From c7bd102c8837a697902b9c5bd7b5ad86780050e0 Mon Sep 17 00:00:00 2001
From: "Phyks (Lucas Verney)" <phyks@phyks.me>
Date: Wed, 15 Jun 2016 17:27:52 +0200
Subject: [PATCH] Working version with Ampache backend

---
 backends/ampacheSQL.py | 65 +++++++++++++++++++++++++++++++++++++++++-
 helpers/title.py       | 61 ++++++++++++++++++++-------------------
 youtube2local.py       | 20 ++++++++++---
 3 files changed, 111 insertions(+), 35 deletions(-)

diff --git a/backends/ampacheSQL.py b/backends/ampacheSQL.py
index 5795634..621c656 100644
--- a/backends/ampacheSQL.py
+++ b/backends/ampacheSQL.py
@@ -4,7 +4,7 @@ Checks if a song exist against Ampache SQL database directly.
 import MySQLdb
 import MySQLdb.cursors
 
-def check(str, config):
+def check_title(str, config):
     """
     Check if a song is in the Ampache catalog.
 
@@ -36,3 +36,66 @@ def check(str, config):
               AGAINST(%s IN BOOLEAN MODE)
               ORDER BY score DESC LIMIT 1""", (str, str,))
     return c.fetchone()
+
+
+def check_metadata(metadata, config):
+    """
+    Check if a song is in the Ampache catalog.
+
+    Params:
+        - metadata, an artist/title/album dictionary.

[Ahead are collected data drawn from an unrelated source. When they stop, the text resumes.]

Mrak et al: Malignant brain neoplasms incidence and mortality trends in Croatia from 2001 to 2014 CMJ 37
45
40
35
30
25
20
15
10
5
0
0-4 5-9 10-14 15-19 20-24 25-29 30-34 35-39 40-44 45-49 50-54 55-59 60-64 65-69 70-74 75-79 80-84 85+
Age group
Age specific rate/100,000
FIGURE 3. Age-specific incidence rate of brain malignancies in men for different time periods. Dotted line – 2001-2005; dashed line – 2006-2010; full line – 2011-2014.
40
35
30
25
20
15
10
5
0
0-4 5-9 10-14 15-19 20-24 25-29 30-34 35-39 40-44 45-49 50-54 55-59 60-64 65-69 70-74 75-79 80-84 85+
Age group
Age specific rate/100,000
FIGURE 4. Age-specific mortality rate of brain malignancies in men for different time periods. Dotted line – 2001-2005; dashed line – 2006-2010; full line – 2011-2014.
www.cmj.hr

Album key is optional.
+        - config is a configuration dictionary.
+
+    Returns:
+        A dict containing the found infos about the song or None.
+    """
+    db = MySQLdb.connect(user=config["db_user"], host=config["db_host"],
+                         passwd=config["db_password"],
+                         db=config["db_name"],
+                         cursorclass=MySQLdb.cursors.DictCursor)
+
+    c = db.cursor()
+
+    sql = """SELECT
+             song.id AS id,
+             artist.name AS artist,
+             album.name AS album,
+             song.title AS title,
+             song.file AS file,
+             ("""
+    args = tuple([])
+    if len(metadata["artist"]) > 3:
+        sql += "MATCH(artist.name) AGAINST(%s IN BOOLEAN MODE)"
+        args += (metadata["artist"],)
+    else:
+        sql += "0"
+
+    if len(metadata["title"]) > 3:
+        sql += " + MATCH(song.title) AGAINST(%s IN BOOLEAN MODE)"

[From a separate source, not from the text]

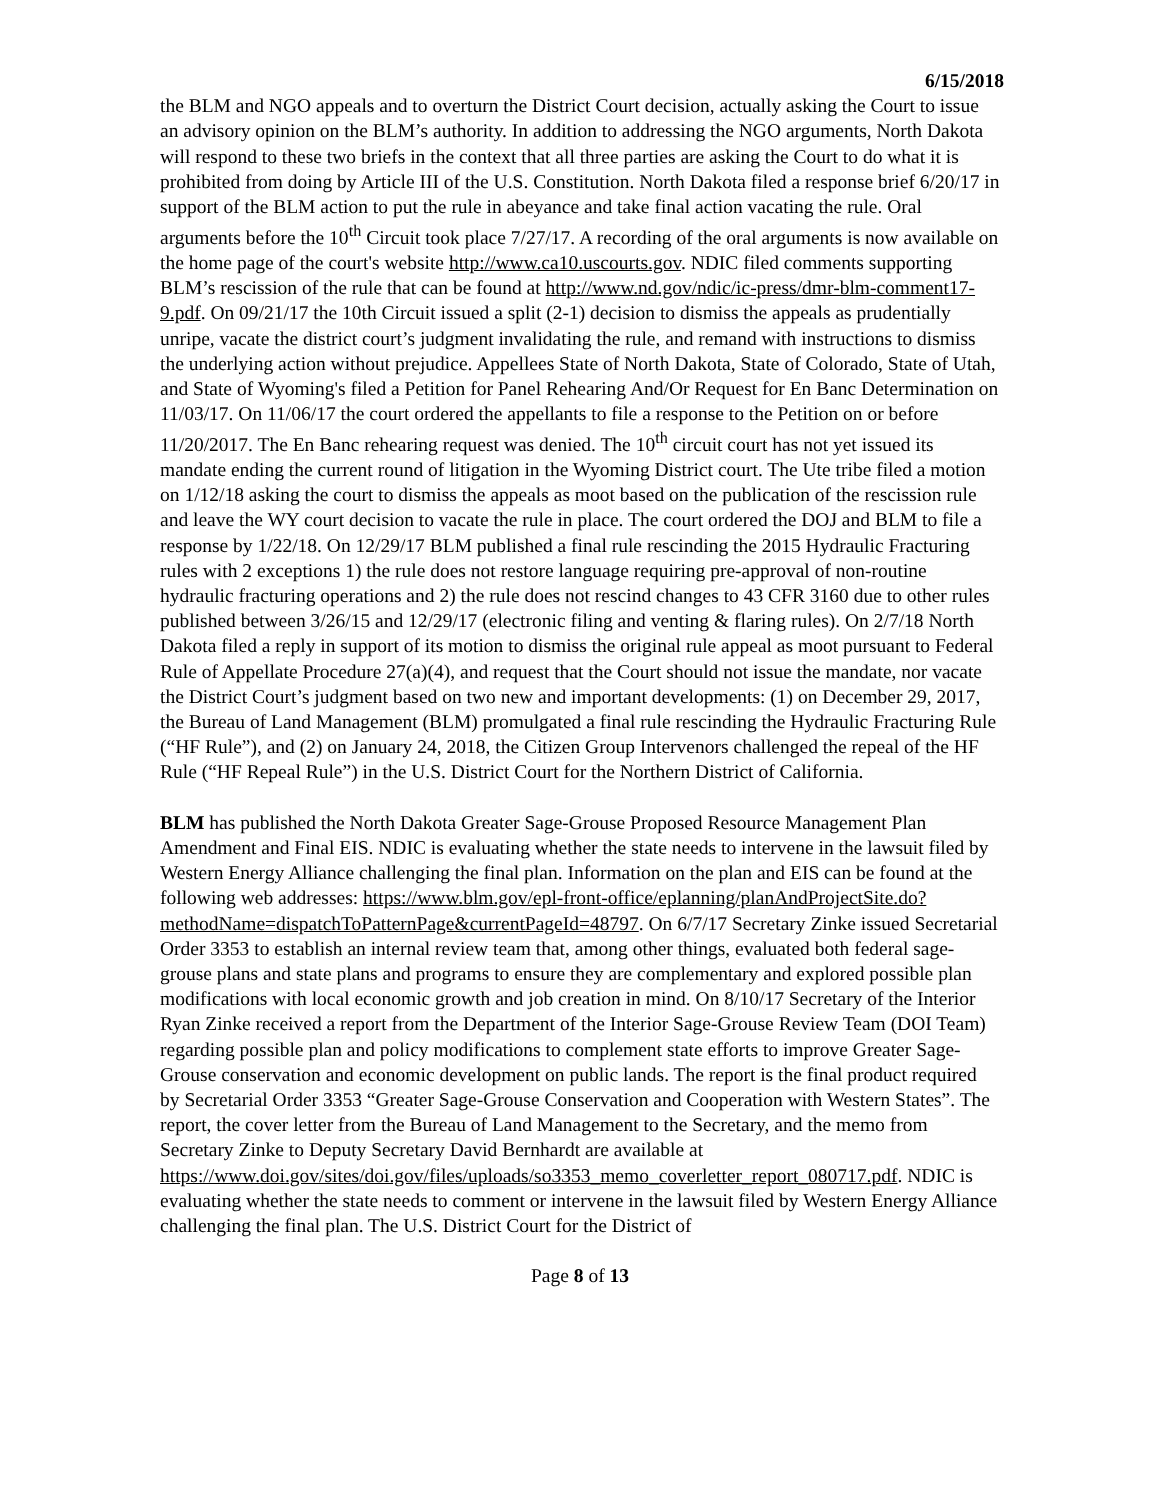6/15/2018
the BLM and NGO appeals and to overturn the District Court decision, actually asking the Court to issue an advisory opinion on the BLM’s authority. In addition to addressing the NGO arguments, North Dakota will respond to these two briefs in the context that all three parties are asking the Court to do what it is prohibited from doing by Article III of the U.S. Constitution. North Dakota filed a response brief 6/20/17 in support of the BLM action to put the rule in abeyance and take final action vacating the rule. Oral arguments before the 10<sup>th</sup> Circuit took place 7/27/17. A recording of the oral arguments is now available on the home page of the court's website http://www.ca10.uscourts.gov. NDIC filed comments supporting BLM’s rescission of the rule that can be found at http://www.nd.gov/ndic/ic-press/dmr-blm-comment17-9.pdf. On 09/21/17 the 10th Circuit issued a split (2-1) decision to dismiss the appeals as prudentially unripe, vacate the district court’s judgment invalidating the rule, and remand with instructions to dismiss the underlying action without prejudice. Appellees State of North Dakota, State of Colorado, State of Utah, and State of Wyoming's filed a Petition for Panel Rehearing And/Or Request for En Banc Determination on 11/03/17. On 11/06/17 the court ordered the appellants to file a response to the Petition on or before 11/20/2017. The En Banc rehearing request was denied. The 10<sup>th</sup> circuit court has not yet issued its mandate ending the current round of litigation in the Wyoming District court. The Ute tribe filed a motion on 1/12/18 asking the court to dismiss the appeals as moot based on the publication of the rescission rule and leave the WY court decision to vacate the rule in place. The court ordered the DOJ and BLM to file a response by 1/22/18. On 12/29/17 BLM published a final rule rescinding the 2015 Hydraulic Fracturing rules with 2 exceptions 1) the rule does not restore language requiring pre-approval of non-routine hydraulic fracturing operations and 2) the rule does not rescind changes to 43 CFR 3160 due to other rules published between 3/26/15 and 12/29/17 (electronic filing and venting & flaring rules). On 2/7/18 North Dakota filed a reply in support of its motion to dismiss the original rule appeal as moot pursuant to Federal Rule of Appellate Procedure 27(a)(4), and request that the Court should not issue the mandate, nor vacate the District Court’s judgment based on two new and important developments: (1) on December 29, 2017, the Bureau of Land Management (BLM) promulgated a final rule rescinding the Hydraulic Fracturing Rule (“HF Rule”), and (2) on January 24, 2018, the Citizen Group Intervenors challenged the repeal of the HF Rule (“HF Repeal Rule”) in the U.S. District Court for the Northern District of California.
BLM has published the North Dakota Greater Sage-Grouse Proposed Resource Management Plan Amendment and Final EIS. NDIC is evaluating whether the state needs to intervene in the lawsuit filed by Western Energy Alliance challenging the final plan. Information on the plan and EIS can be found at the following web addresses: https://www.blm.gov/epl-front-office/eplanning/planAndProjectSite.do?methodName=dispatchToPatternPage&currentPageId=48797. On 6/7/17 Secretary Zinke issued Secretarial Order 3353 to establish an internal review team that, among other things, evaluated both federal sage-grouse plans and state plans and programs to ensure they are complementary and explored possible plan modifications with local economic growth and job creation in mind. On 8/10/17 Secretary of the Interior Ryan Zinke received a report from the Department of the Interior Sage-Grouse Review Team (DOI Team) regarding possible plan and policy modifications to complement state efforts to improve Greater Sage-Grouse conservation and economic development on public lands. The report is the final product required by Secretarial Order 3353 “Greater Sage-Grouse Conservation and Cooperation with Western States”. The report, the cover letter from the Bureau of Land Management to the Secretary, and the memo from Secretary Zinke to Deputy Secretary David Bernhardt are available at https://www.doi.gov/sites/doi.gov/files/uploads/so3353_memo_coverletter_report_080717.pdf. NDIC is evaluating whether the state needs to comment or intervene in the lawsuit filed by Western Energy Alliance challenging the final plan. The U.S. District Court for the District of
Page 8 of 13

+        args += (metadata["title"],)
+
+    if "album" in metadata and metadata["album"] is not None and len(metadata["album"]) > 3:
+        sql += " + MATCH(album.name) AGAINST(%s IN BOOLEAN MODE)"
+        args += (metadata["album"],)
+
+    sql += """) AS score
+              FROM song
+              LEFT JOIN artist ON song.artist = artist.id
+              LEFT JOIN album ON song.album = album.id"""
+
+    if not len(metadata["artist"]) > 3:
+        sql += " WHERE artist.name LIKE %s"
+        args += ("%%%s%%" % (metadata["artist"],),)
+
+    if not len(metadata["title"]) > 3:
+        sql += " WHERE song.title LIKE %s"
+        args += ("%%%s%%" % (metadata["title"],),)
+
+    if "album" in metadata and metadata["album"] is not None and not len(metadata["album"]) > 3:
+        sql += " WHERE album.name LIKE %s"
+        args += ("%%%s%%" % (metadata["album"],),)
+
+    sql += " ORDER BY score DESC LIMIT 1"
+
+    c.execute(sql, args)
+    return c.fetchone()
diff --git a/helpers/title.py b/helpers/title.py
index d3ad6c1..db2a53e 100644
--- a/helpers/title.py
+++ b/helpers/title.py
@@ -1,5 +1,8 @@
 """
 Helper to clean Youtube titles, removing usual junk.
+
+Adapted from
+https://github.com/david-sabata/web-scrobbler/blob/master/connectors/v2/youtube.js
 """
 import re
 
@@ -31,10 +34,7 @@ def split(yt_title):
     # Find separator
     separator = find_separator(yt_title)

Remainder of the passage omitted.